I bought 4 single 16GB 3600Hz CL18 "For AMD" sticks for my 12400, since a 4-pack or even pair were not available. Shopkeeper was adamant that it would not work since 12400 only does 3200Hz. Ignored him, went home, installed and sure enough it would not POST if I enabled XMP for 3600Hz. Would only work at stock 3200Hz.
Went back to the shop for a replacement, he was smug about being right. I showed him one of the sticks was from a different batch and that was not playing well with the others. They would OC perfectly if the offending stick were removed.
Edit: Got it replaced with one from the same batch as other 3 and they all ran fine @ 3600Hz thereafter.

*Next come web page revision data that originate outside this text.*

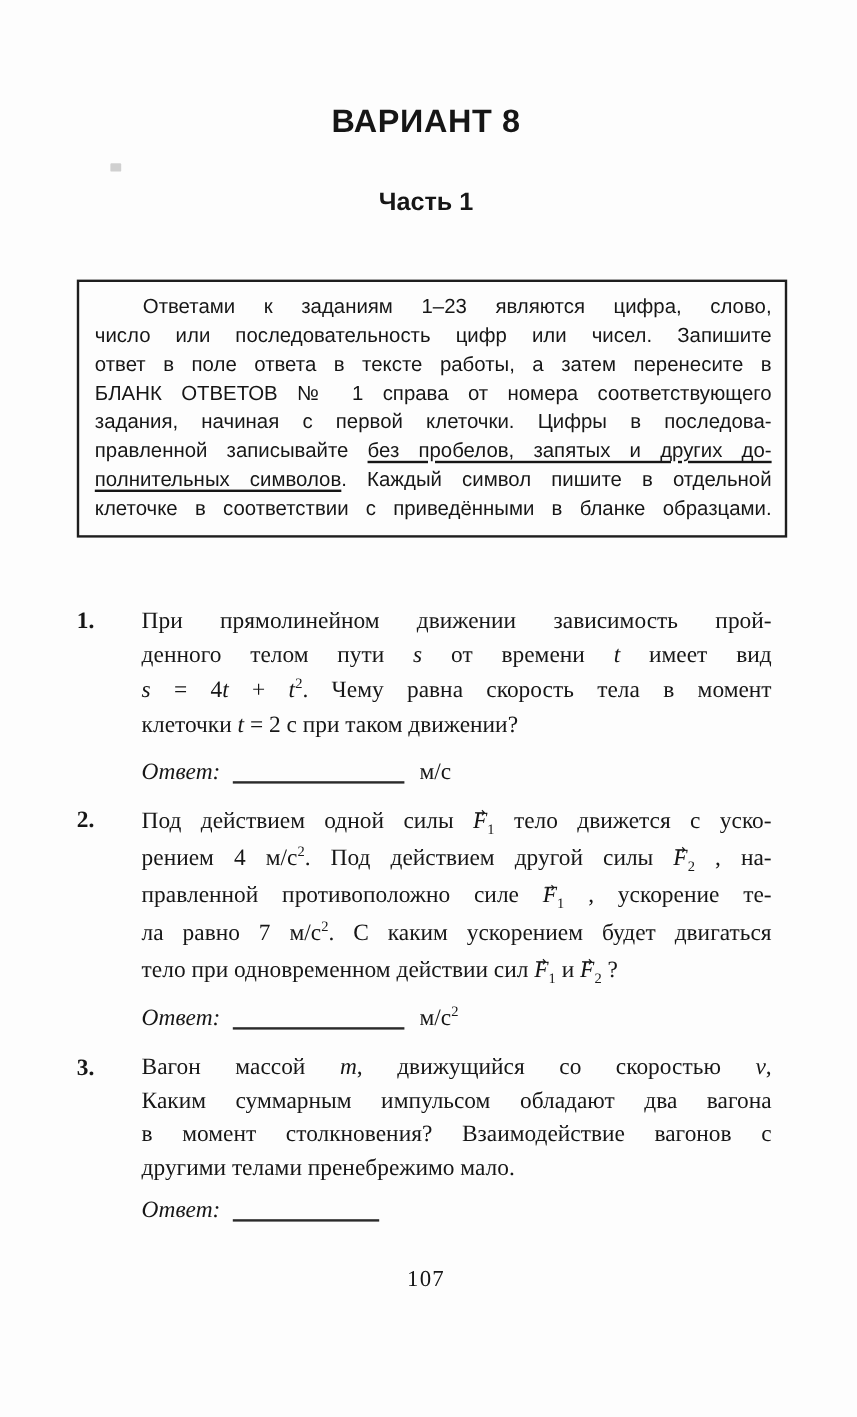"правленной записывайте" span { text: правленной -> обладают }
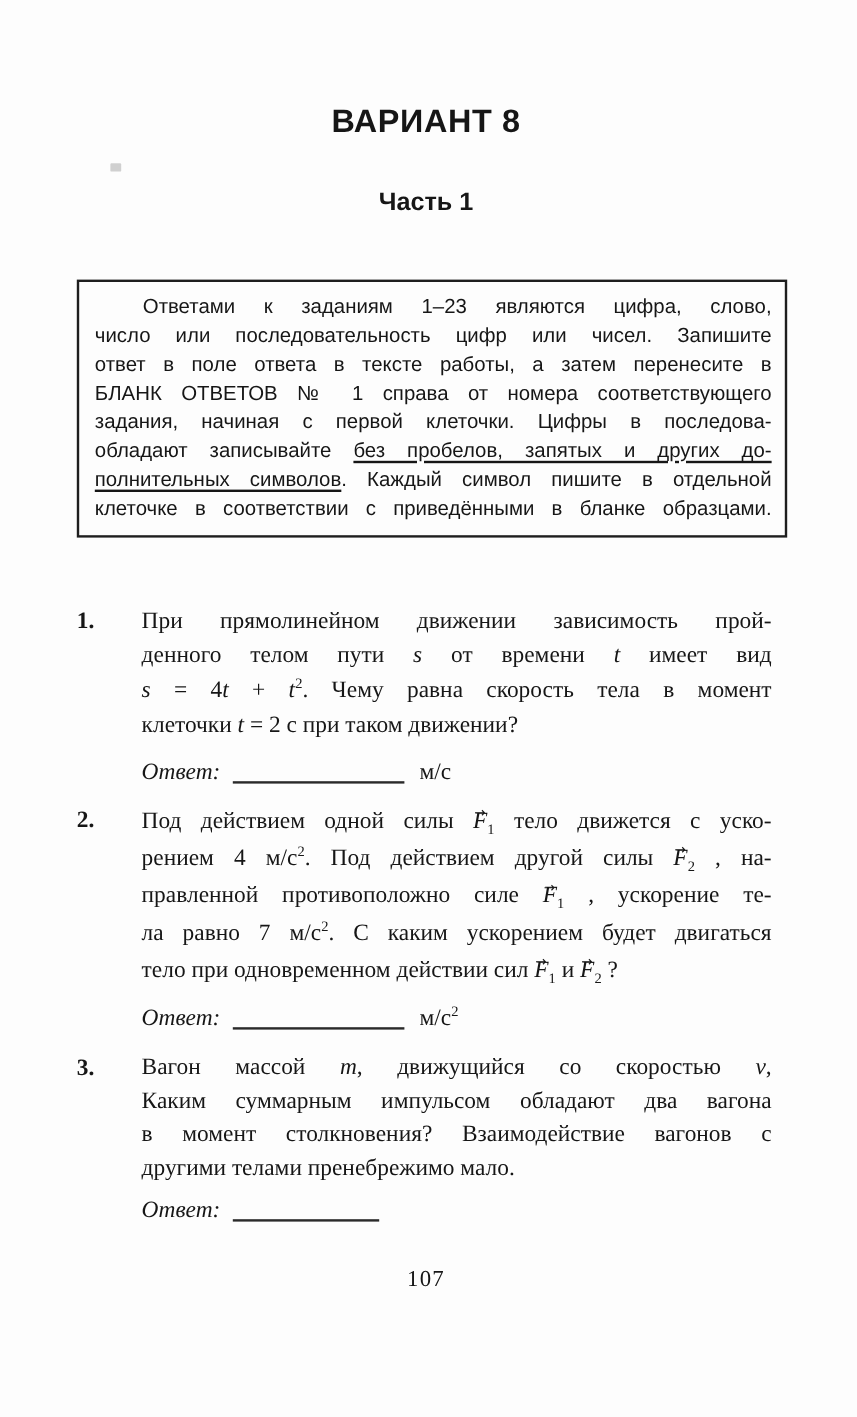"Ответ:" .answer { align-items: center -> flex-end; flex-direction: none -> column }
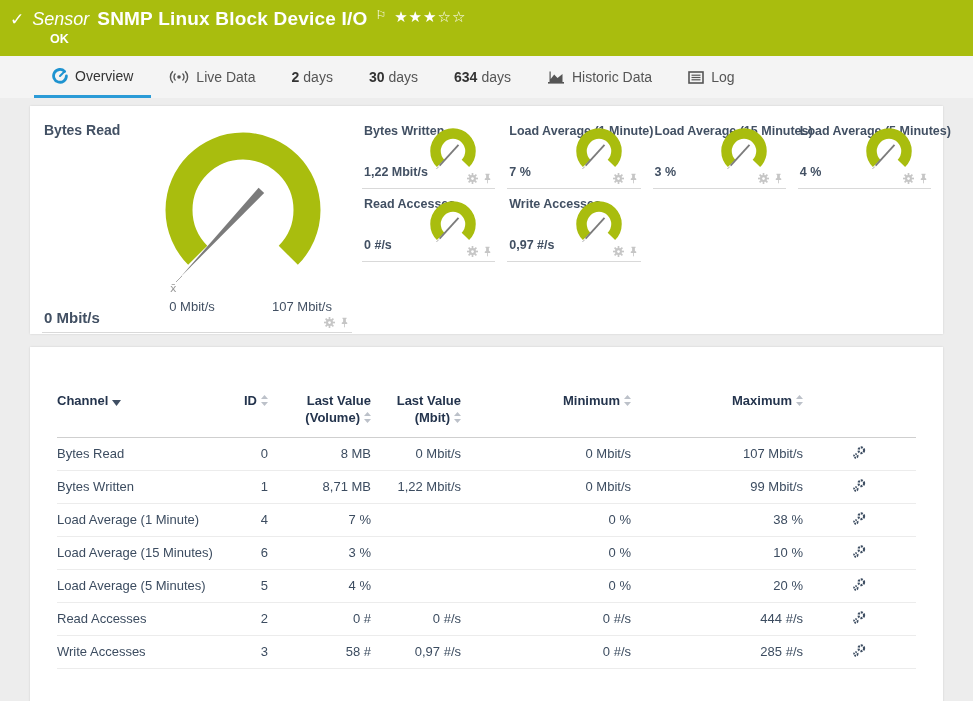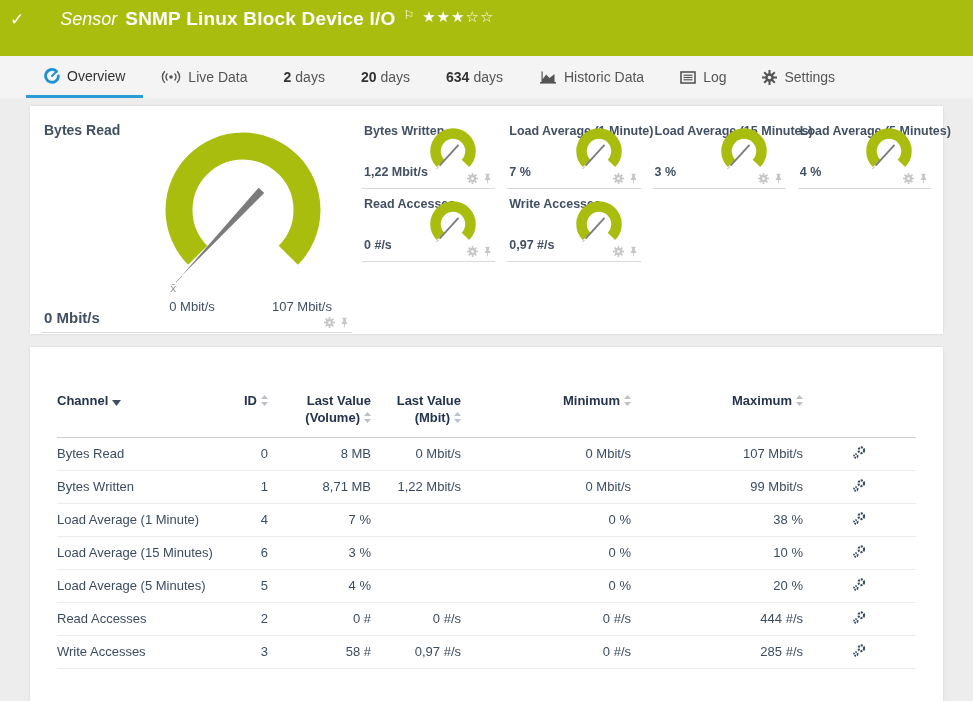"Sensor" .sensorword { margin-left: 28px -> none }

TLDR: RAM is RAM. GPU is GPU. They are designed to certain standards that ensure universal operation. The only limitation is certain motherboards don't play well with certain RAM models. Refer to the QVL (Qualified Vendor List) on the mobo's support website for a full list of modules that are tested and confirmed to be working. Others may work too, just that it isn't confirmed (like in my case)
If the sticks are on your motherboard qvl, they will most likely work at rated overclock speeds.
Not sure if it's fine now in DDR4/5 era, but during DDR2/3 days there were sufficient differences in memory controllers between AMD and Intel, that would render the system being unable to post with the offending ram sticks. Amd typically were more "compatible" with out of spec stuff, like extra column address bits, x4 density chips.
Checked my AMD only ram again, it's an 1Rx4 module, one rank 16 x4 wide chips, which is not supported on Haswell consumer platforms, supporting only 1Rx8 and 2Rx8 chips. x4 chips were never in spec for consumer platforms and were used by server dimms, which I assume the Chinese sellers managed to salvage and repackage into consumer "for amd" sticks.
tldr: Ram is ram, unless it's suspiciously cheap and sold by no name sellers, with additional conditions added. Sorry for the OT reply.